Paxil and similar antidepressants have been linked to an increased risk of premature birth, a new study says. Premature birth is just one of the many risks posed by the class of antidepressants known as selective serotonin reuptake inhibitors (SSRIs). Paxil has been shown to increase the likelihood of heart-related birth defects when taken by women early in pregnancy, and all SSRIs increase the risk that a newborn will experience withdrawal symptoms when taken in the last trimester of pregnancy.

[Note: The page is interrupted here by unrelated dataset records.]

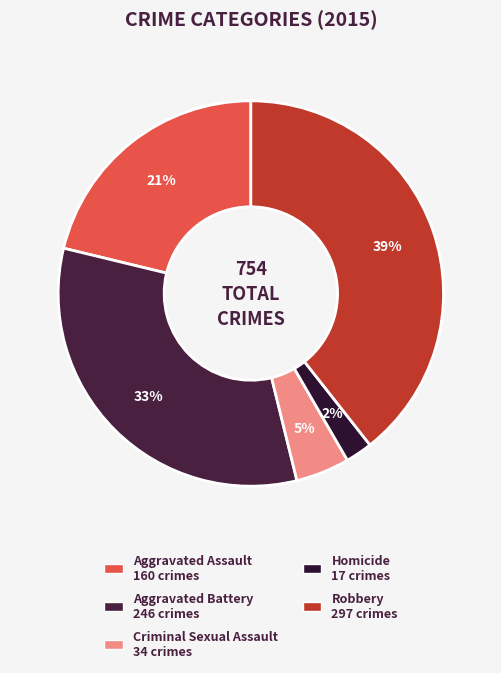

To the nearest percent, what is the difference between the largest and smallest slice percentages?

37%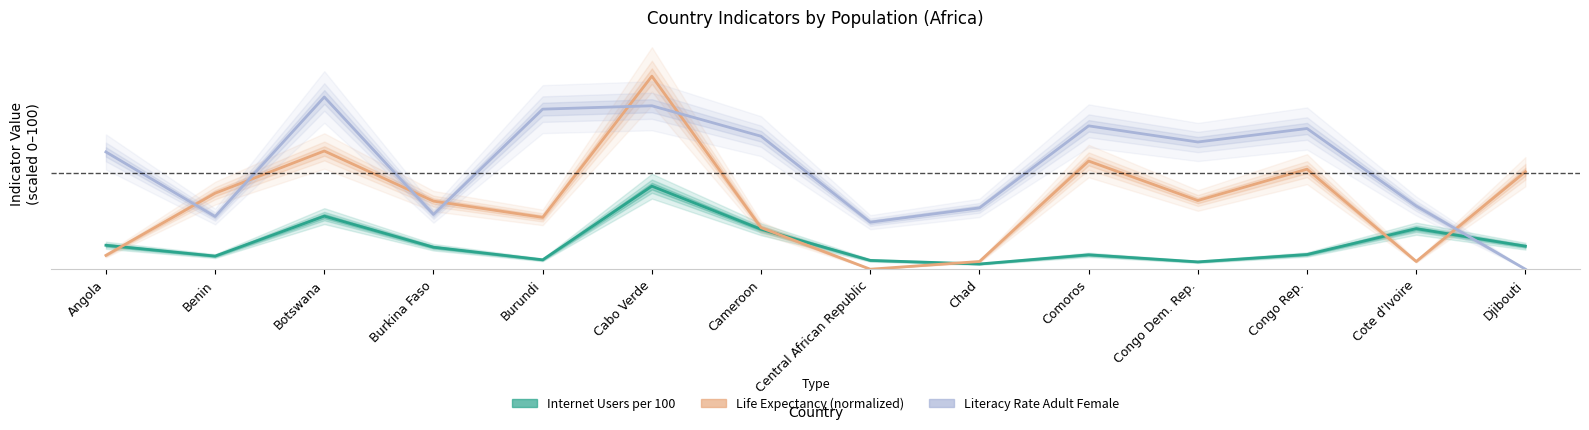

How many data points in Life Expectancy (normalized) are less than 35?

6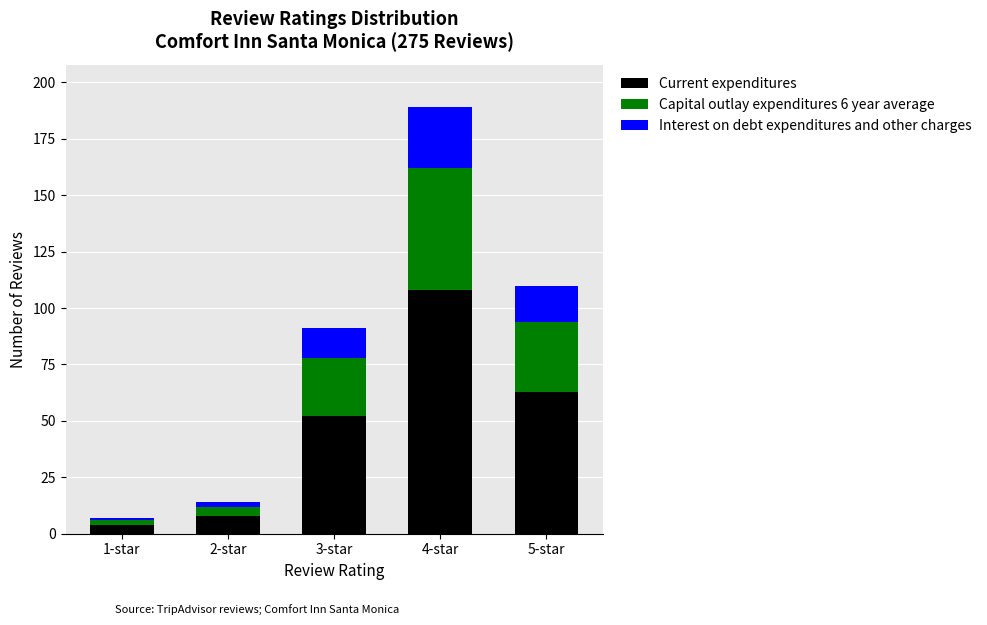

The value of Current expenditures at 2-star is 8. True or false?

True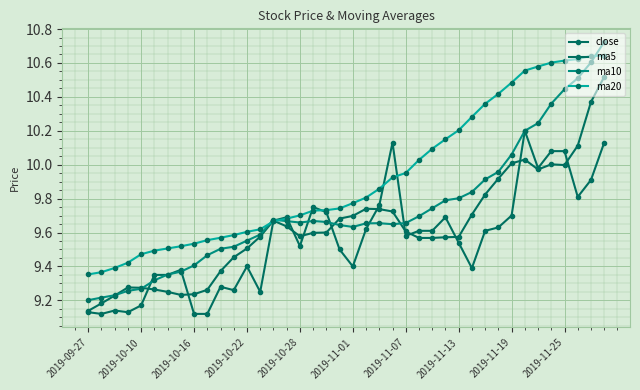

Count the number of categories in the chart.

40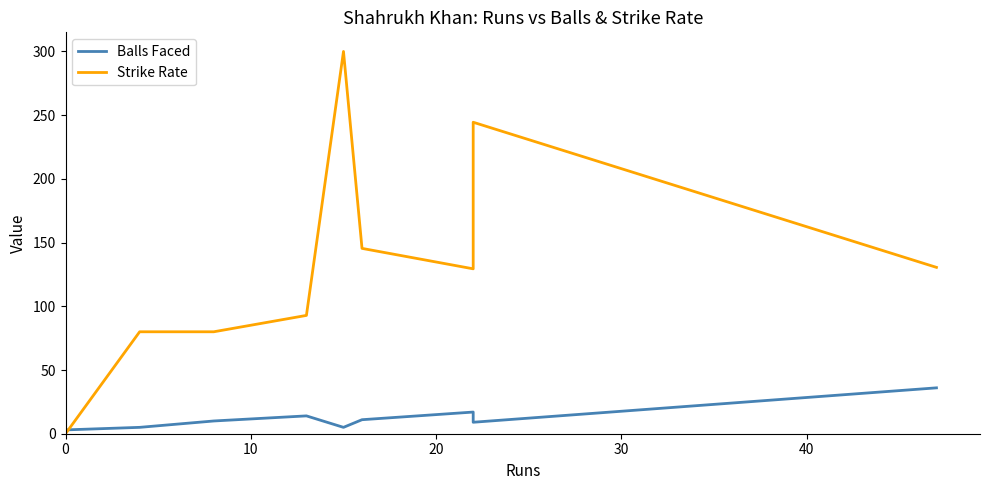

How many interior local peaks does the Balls Faced series have?

2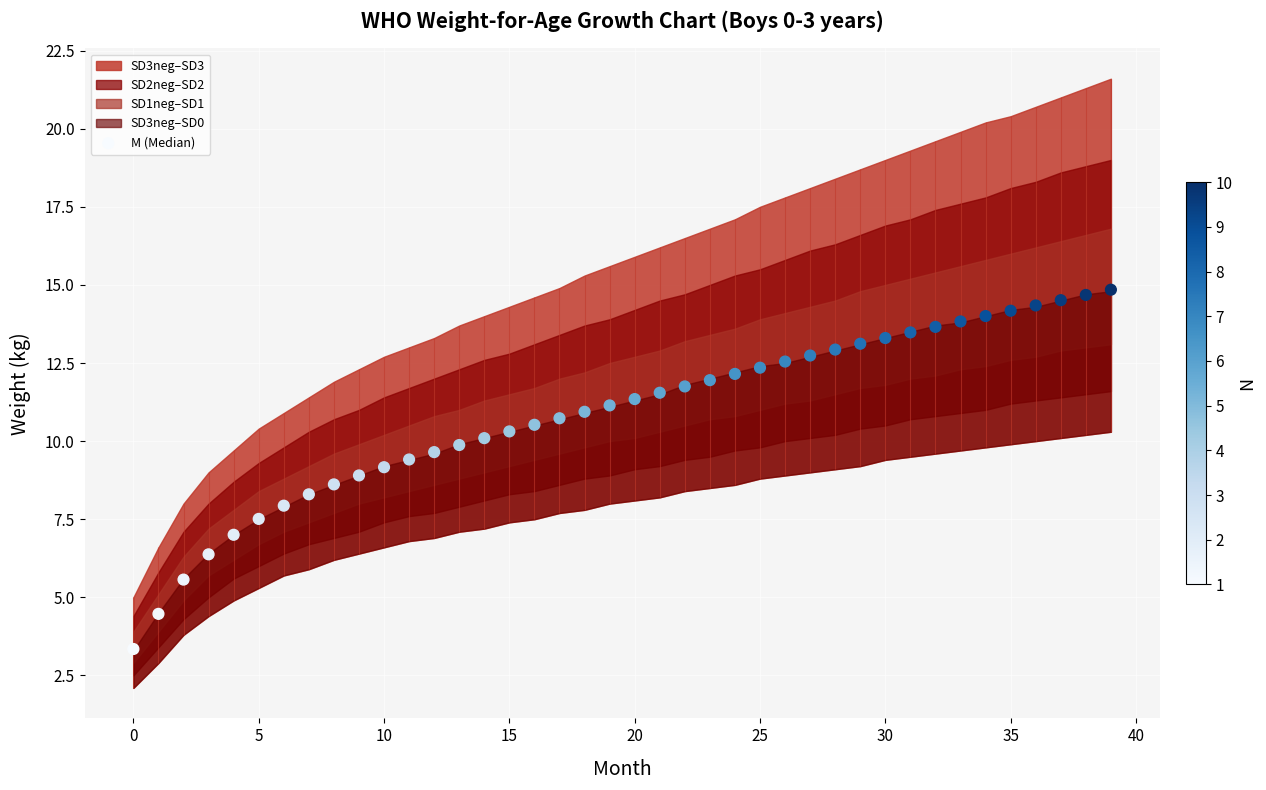

Between 27 and −5, which is larger?

27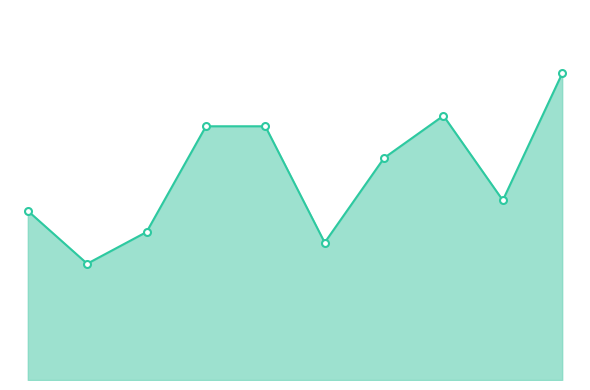

Rank the categories by value from lowest to highest.

2016, 2020, 2017, 2015, 2023, 2021, 2018, 2019, 2022, 2024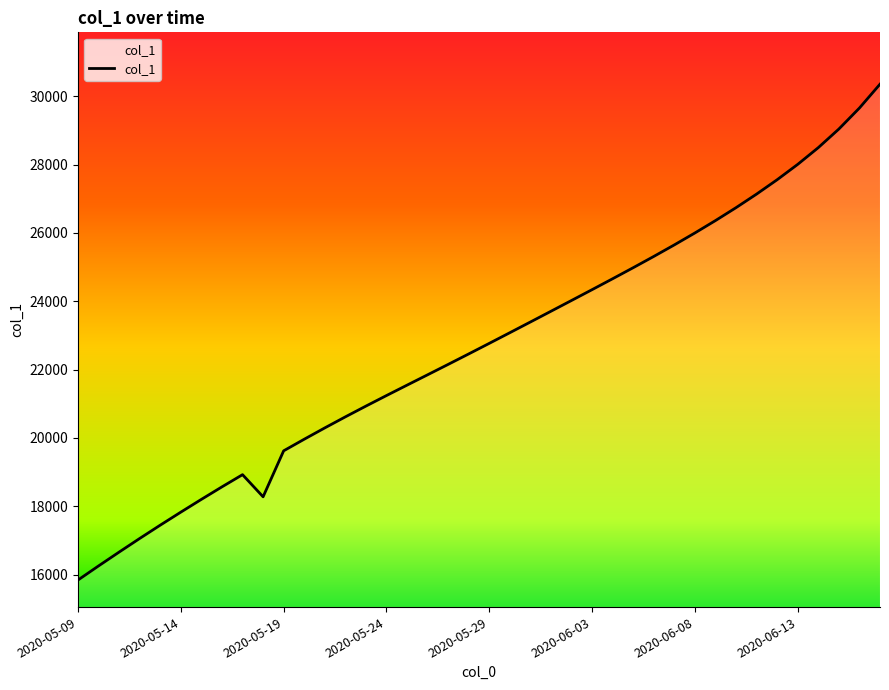

What is the greatest value displayed?

30354.0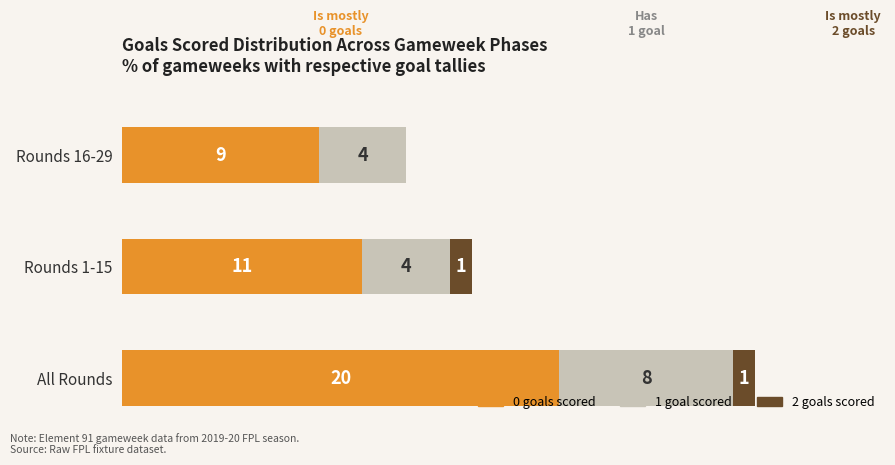

At which category is the sum across all series the highest?

All Rounds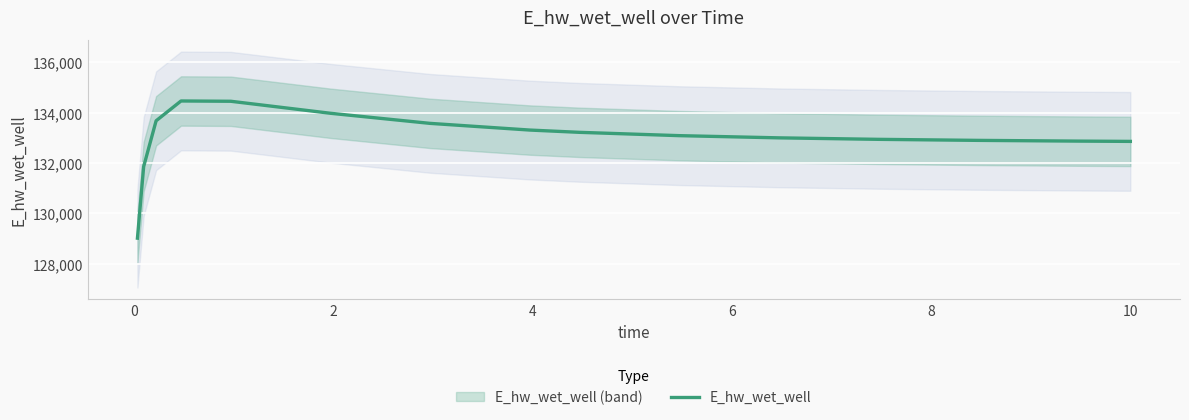

What is the highest value of the E_hw_wet_well series?

134462.2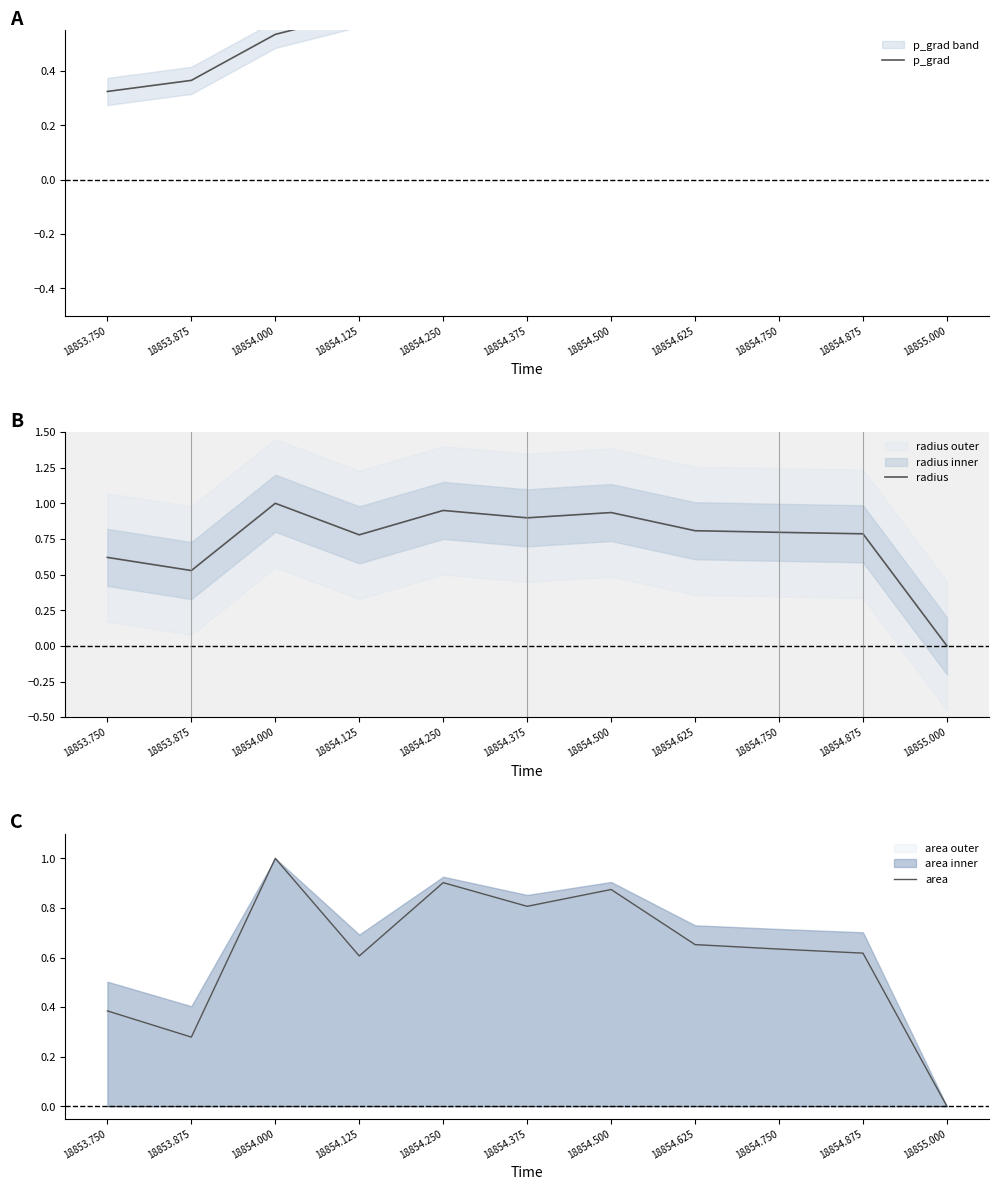

What is the approximate value of radius at 18853.875?

0.5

In addition to Paxil, other SSRIs include Prozac, Lexapro, Celexa, and Zoloft. SSRIs affect seratonin levels in the brain, a chemical neurotransmitter. Seratonin is produced in the brain on an ongoing basis and in response to pleasure-giving experiences, in a normally healthy system.
The new SSRI study, presented at the annual meeting of the American Psychiatric Association, involved about 200 pregnant women. About half of them suffered from depression, and half of those women took SSRIs throughout pregnancy. About 23 percent of those who took SSRIs throughout pregnancy gave birth to preterm babies. Only 6 percent of women who did not have depression and didn’t take SSRIs had preterm babies.
Premature birth is associated with many serious health problems, including learning disabilities, mental retardation, and cerebral palsy. However, depression itself has been linked with an increased risk of premature birth, and pregnant women who are experiencing depression should work with their doctors to determine if the risk of these drugs outweigh their benefits.
In addition to preterm birth, SSRIs are associated with other serious side effects. Paxil, for instance, has been shown to increase the risk of heart related birth defects. In fact, on two occasions in 2005 , the Food & Drug Administration (FDA) requested that the labeling of Paxil be changed to include warnings on three studies that found an increase risk of birth defects. Most of the heart defects reported in these studies were atrial and ventricular septal defects (holes in the walls of the chambers of the heart). In general, these types of defects ranged in severity from those that were minor and resolved without treatment to those that caused serious symptoms and needed to be repaired surgically. That same year, the FDA also classified the birth defect risk as Category D (Positive Evidence of Fetal Risk).
Babies born to mothers who have taken antidepressants, including SSRIs such as Paxil, in the third trimester of pregnancy have suffered complications from withdrawal, including difficulties with breathing, turning blue, seizures, changing body temperature, feeding problems, vomiting, low blood sugar, floppiness, stiffness, tremor, shakiness, irritability or constant crying. In many of these cases, tube feeding, help with breathing and longer hospitalization was needed.